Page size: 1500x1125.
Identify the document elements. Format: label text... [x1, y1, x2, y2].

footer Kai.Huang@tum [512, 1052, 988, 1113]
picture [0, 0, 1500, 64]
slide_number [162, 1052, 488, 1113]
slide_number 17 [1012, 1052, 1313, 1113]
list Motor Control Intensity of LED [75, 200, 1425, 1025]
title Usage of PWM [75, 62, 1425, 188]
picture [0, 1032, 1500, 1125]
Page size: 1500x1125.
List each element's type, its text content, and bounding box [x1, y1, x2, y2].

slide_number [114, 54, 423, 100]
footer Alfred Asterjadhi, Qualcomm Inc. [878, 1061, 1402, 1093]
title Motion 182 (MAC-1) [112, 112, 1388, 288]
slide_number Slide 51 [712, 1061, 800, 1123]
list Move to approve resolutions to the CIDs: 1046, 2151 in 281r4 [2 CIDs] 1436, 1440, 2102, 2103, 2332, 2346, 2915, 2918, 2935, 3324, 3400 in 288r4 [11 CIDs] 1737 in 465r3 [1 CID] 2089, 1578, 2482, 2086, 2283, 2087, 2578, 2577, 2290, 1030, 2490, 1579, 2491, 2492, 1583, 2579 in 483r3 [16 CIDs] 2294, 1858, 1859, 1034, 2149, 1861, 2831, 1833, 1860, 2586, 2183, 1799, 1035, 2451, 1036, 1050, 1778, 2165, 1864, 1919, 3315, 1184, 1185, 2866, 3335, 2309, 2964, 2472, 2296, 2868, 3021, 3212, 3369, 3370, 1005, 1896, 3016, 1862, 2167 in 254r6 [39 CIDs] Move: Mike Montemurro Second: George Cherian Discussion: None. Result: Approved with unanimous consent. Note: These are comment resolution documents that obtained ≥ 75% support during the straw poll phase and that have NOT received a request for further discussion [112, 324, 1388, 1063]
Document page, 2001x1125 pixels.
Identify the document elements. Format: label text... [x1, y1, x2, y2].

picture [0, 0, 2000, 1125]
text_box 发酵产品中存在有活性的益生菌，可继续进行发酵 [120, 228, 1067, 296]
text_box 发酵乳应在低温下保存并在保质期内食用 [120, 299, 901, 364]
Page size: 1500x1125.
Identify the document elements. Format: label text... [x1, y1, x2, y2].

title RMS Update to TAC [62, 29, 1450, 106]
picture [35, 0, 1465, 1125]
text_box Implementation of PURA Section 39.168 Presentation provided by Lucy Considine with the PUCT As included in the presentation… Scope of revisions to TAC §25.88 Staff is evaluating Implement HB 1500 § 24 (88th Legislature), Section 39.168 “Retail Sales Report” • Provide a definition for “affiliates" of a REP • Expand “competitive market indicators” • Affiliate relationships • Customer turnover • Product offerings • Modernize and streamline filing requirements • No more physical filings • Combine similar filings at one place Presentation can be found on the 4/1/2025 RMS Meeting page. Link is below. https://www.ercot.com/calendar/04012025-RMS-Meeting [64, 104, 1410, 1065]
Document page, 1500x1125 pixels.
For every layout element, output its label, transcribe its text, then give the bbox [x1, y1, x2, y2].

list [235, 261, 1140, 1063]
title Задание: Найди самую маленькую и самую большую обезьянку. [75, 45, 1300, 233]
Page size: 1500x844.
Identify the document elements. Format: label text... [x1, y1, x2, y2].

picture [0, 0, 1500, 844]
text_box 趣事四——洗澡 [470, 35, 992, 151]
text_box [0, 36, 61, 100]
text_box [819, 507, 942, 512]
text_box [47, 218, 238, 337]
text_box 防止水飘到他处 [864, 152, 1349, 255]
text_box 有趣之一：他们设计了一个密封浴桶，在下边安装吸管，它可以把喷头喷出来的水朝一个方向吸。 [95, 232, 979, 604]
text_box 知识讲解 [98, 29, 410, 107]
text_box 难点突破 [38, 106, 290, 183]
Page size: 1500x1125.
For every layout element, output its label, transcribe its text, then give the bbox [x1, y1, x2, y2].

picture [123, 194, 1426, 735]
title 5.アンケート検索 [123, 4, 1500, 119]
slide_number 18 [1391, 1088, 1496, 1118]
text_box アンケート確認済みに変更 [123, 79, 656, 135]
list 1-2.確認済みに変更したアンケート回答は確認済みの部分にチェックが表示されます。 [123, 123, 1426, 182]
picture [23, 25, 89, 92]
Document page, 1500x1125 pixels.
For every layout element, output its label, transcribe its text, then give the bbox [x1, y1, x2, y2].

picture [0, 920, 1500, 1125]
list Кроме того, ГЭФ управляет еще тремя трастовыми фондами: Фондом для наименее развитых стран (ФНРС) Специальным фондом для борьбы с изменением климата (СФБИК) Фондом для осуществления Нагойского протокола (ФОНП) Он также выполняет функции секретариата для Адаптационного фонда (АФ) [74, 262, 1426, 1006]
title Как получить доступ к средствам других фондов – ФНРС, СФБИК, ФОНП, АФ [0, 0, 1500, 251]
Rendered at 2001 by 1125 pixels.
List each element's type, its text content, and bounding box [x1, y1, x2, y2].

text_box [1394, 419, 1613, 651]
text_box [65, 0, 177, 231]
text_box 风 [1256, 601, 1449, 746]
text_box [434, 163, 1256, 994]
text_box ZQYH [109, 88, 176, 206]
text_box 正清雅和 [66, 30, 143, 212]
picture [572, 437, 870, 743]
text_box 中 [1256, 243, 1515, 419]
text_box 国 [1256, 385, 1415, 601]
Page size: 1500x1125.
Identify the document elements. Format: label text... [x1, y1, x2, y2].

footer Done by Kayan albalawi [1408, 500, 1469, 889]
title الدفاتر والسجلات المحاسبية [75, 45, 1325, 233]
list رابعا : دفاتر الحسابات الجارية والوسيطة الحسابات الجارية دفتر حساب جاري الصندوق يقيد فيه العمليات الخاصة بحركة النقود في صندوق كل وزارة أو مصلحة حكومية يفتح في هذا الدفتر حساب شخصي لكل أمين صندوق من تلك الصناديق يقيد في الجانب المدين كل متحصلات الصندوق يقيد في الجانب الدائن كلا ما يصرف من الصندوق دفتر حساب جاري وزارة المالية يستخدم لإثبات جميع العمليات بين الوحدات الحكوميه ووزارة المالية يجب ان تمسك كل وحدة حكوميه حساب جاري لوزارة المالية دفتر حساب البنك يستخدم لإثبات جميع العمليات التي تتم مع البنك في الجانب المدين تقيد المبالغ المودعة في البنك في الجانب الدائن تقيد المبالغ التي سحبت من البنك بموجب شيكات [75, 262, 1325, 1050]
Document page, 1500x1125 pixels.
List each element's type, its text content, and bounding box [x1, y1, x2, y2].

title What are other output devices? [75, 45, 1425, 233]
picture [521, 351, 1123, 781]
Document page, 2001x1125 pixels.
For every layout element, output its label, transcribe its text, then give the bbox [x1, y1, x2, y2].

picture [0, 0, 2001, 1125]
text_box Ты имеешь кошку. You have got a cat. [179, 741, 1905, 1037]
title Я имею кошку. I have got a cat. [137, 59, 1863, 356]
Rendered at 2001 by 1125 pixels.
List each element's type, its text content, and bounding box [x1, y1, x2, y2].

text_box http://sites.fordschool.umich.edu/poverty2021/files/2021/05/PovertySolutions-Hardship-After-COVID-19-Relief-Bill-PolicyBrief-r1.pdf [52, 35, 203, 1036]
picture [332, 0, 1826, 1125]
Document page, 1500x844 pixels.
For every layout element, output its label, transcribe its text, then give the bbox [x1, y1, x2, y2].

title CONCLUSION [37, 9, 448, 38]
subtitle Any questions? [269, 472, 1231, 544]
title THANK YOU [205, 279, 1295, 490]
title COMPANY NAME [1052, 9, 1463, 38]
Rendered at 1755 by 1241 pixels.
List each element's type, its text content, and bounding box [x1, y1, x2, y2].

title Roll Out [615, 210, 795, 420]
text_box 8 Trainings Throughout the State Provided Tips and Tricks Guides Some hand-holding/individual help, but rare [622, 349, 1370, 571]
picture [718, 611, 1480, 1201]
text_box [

================================

__EXERCISE PROMPT__
Out of the data above, give again only the lines starting at the one holding "text_box [1394, 419, 1613, 651]" and ending at the one holding "Document page, 1500x844 pixels.", unchanged.

__TASK SOLUTION__
text_box [1394, 419, 1613, 651]
text_box [65, 0, 177, 231]
text_box 风 [1256, 601, 1449, 746]
text_box [434, 163, 1256, 994]
text_box ZQYH [109, 88, 176, 206]
text_box 正清雅和 [66, 30, 143, 212]
picture [572, 437, 870, 743]
text_box 中 [1256, 243, 1515, 419]
text_box 国 [1256, 385, 1415, 601]
Page size: 1500x1125.
Identify the document elements. Format: label text... [x1, y1, x2, y2].

footer Done by Kayan albalawi [1408, 500, 1469, 889]
title الدفاتر والسجلات المحاسبية [75, 45, 1325, 233]
list رابعا : دفاتر الحسابات الجارية والوسيطة الحسابات الجارية دفتر حساب جاري الصندوق يقيد فيه العمليات الخاصة بحركة النقود في صندوق كل وزارة أو مصلحة حكومية يفتح في هذا الدفتر حساب شخصي لكل أمين صندوق من تلك الصناديق يقيد في الجانب المدين كل متحصلات الصندوق يقيد في الجانب الدائن كلا ما يصرف من الصندوق دفتر حساب جاري وزارة المالية يستخدم لإثبات جميع العمليات بين الوحدات الحكوميه ووزارة المالية يجب ان تمسك كل وحدة حكوميه حساب جاري لوزارة المالية دفتر حساب البنك يستخدم لإثبات جميع العمليات التي تتم مع البنك في الجانب المدين تقيد المبالغ المودعة في البنك في الجانب الدائن تقيد المبالغ التي سحبت من البنك بموجب شيكات [75, 262, 1325, 1050]
Document page, 1500x1125 pixels.
List each element's type, its text content, and bounding box [x1, y1, x2, y2].

title What are other output devices? [75, 45, 1425, 233]
picture [521, 351, 1123, 781]
Document page, 2001x1125 pixels.
For every layout element, output its label, transcribe its text, then give the bbox [x1, y1, x2, y2].

picture [0, 0, 2001, 1125]
text_box Ты имеешь кошку. You have got a cat. [179, 741, 1905, 1037]
title Я имею кошку. I have got a cat. [137, 59, 1863, 356]
Rendered at 2001 by 1125 pixels.
List each element's type, its text content, and bounding box [x1, y1, x2, y2].

text_box http://sites.fordschool.umich.edu/poverty2021/files/2021/05/PovertySolutions-Hardship-After-COVID-19-Relief-Bill-PolicyBrief-r1.pdf [52, 35, 203, 1036]
picture [332, 0, 1826, 1125]
Document page, 1500x844 pixels.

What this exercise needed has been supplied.